相続にはたくさんの手続きが必要になります。事前に準備をしようと思っても、年金、保険、ガス電気、水道、クレジットカード……と、どれから調べればいいのか混乱してしまいます。

そんななか、相続専門の税理士・橘慶太さんが監修を務めた書籍『決してもめない! 手続きが2時間でわかる! 円満相続のコツ 見るだけノート』は、温かみのあるイラストが豊富で、わかりやすいと評判です。今回は特別にイラストを含め、万が一のときに知っておきたい死後の手続きを紹介します。(全3回の3回目)

●第2回:「失敗しない死後の手続き」故人の免許証はどうするのが正解? 自動的に失効を待つのがベストとはいえないワケ

※本稿は、橘慶太(監修)『決してもめない! 手続きが2時間でわかる! 円満相続のコツ 見るだけノート』(宝島社)の一部を抜粋・再編集したものです。

クレジットカードの解約手続きを行う

故人が遺した権利の多くは名義(契約者)変更が可能です。しかし、クレジットカードは例外。権利が特定の個人に帰属するので、契約者を変えることはできません。解約手続きが必須です。やり方は各クレジットカードで異なるため、発行会社に連絡して個別に対応することになります。手続きが電話で完結することはまずなく、必要書類を後送することになるので、事前に故人の情報を把握しておきましょう。
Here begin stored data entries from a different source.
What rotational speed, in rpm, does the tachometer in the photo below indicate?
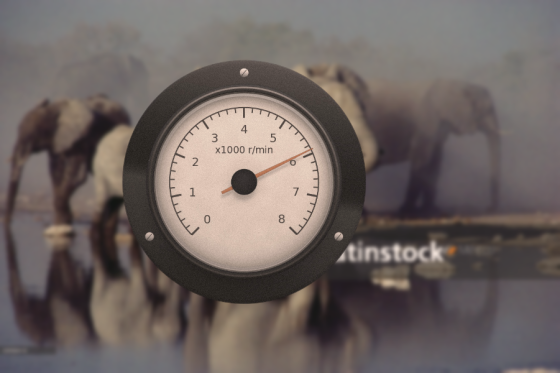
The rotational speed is 5900 rpm
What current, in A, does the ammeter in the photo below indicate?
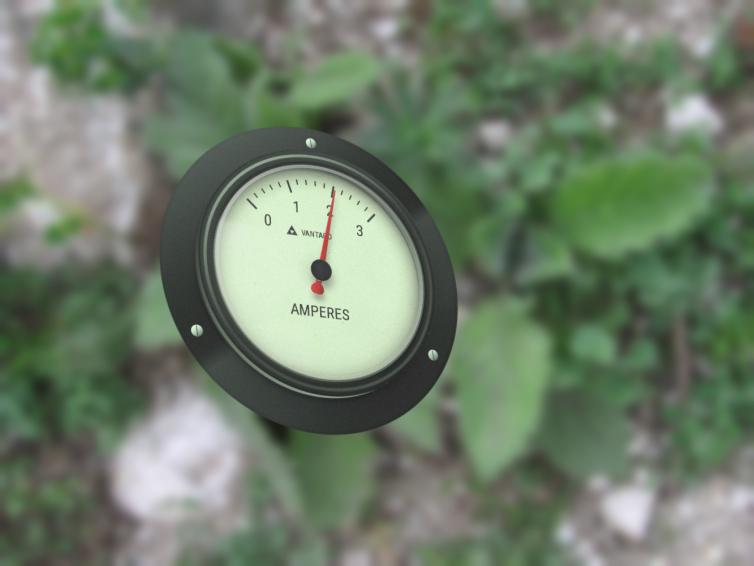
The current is 2 A
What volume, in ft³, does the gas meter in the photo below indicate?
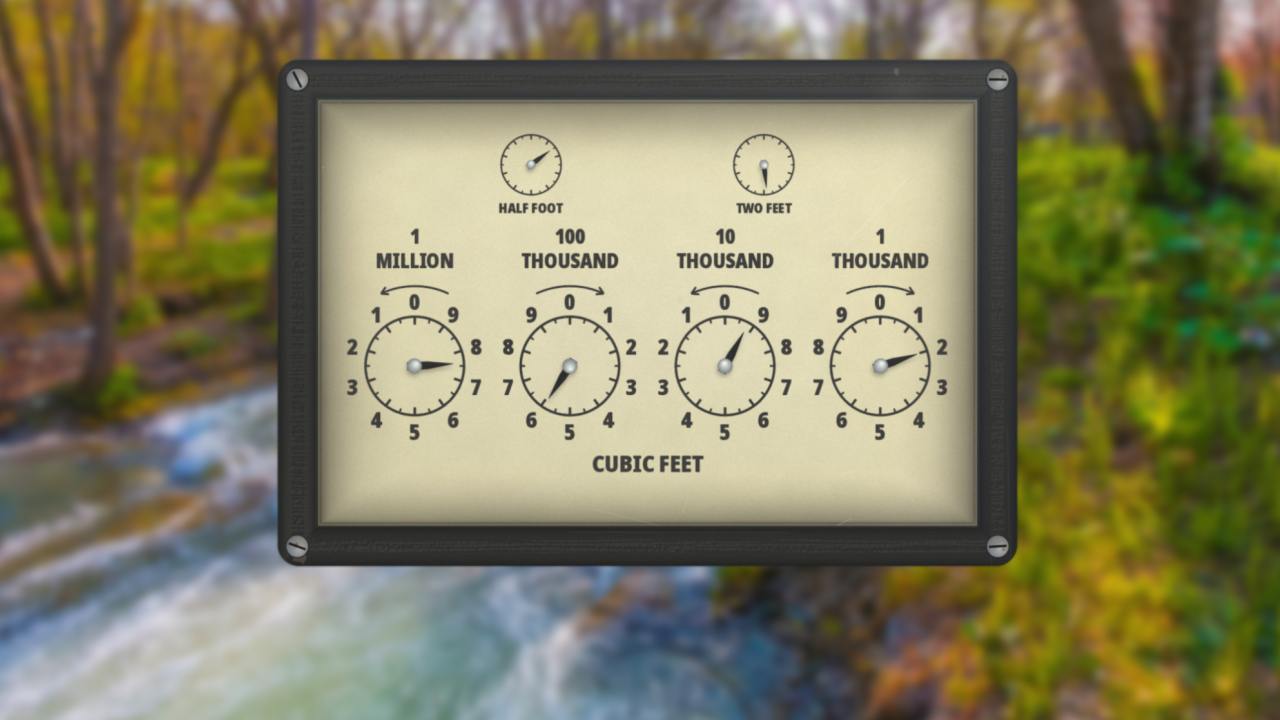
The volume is 759200 ft³
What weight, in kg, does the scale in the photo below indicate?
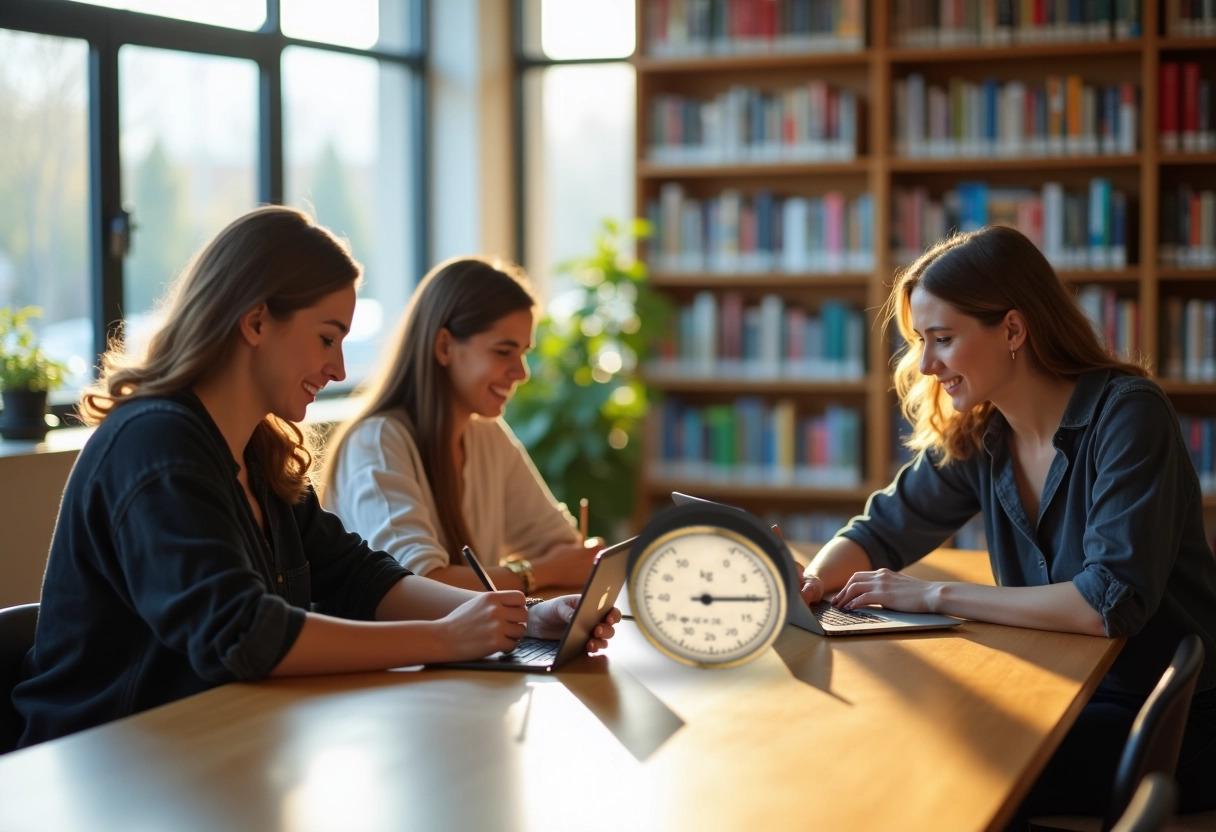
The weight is 10 kg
必要な書類も発行会社によって異なります。契約者の死亡の事実が確認できる書類(戸籍謄本、住民票の除票、死亡診断書のコピーなど)はマスト。あとはガイダンスに従い、退会届をはじめとした所定の書類をそろえたら発行会社に送りましょう。故人が使ったクレジットカードの未払い分も、相続人に支払い義務があります。光熱費同様、これも相続税の計算の際は相続債務として控除の対象になります。

 

故人のスマホはすぐには解約しない

故人のスマホも、キャリア(通信事業者)に通知しなければ契約は続きます。つまり利用料金がかかり続けるので、早めに解約したいところです。ただ、各種のログイン情報や連絡先など、スマホはあらゆる個人情報の宝庫。相続手続きを進めるなかで、故人について知らなければならないことが次々と出てくる状況で、これを失うのはリスクの高い行為です。解約は少しだけ待ちましょう。

 

どのキャリアも、名義変更して家族が使い続けることも可能です。一方、相続手続きが一段落して解約したいとなったとき、ドコモ、au、ソフトバンクの3大キャリアはショップでの手続きが原則。その際、解約できるのは故人の家族や代理人のみです。また、データのバックアップをとっておくと安心でしょう。ちなみに、死亡による解約は違約金・解約金がかかりません。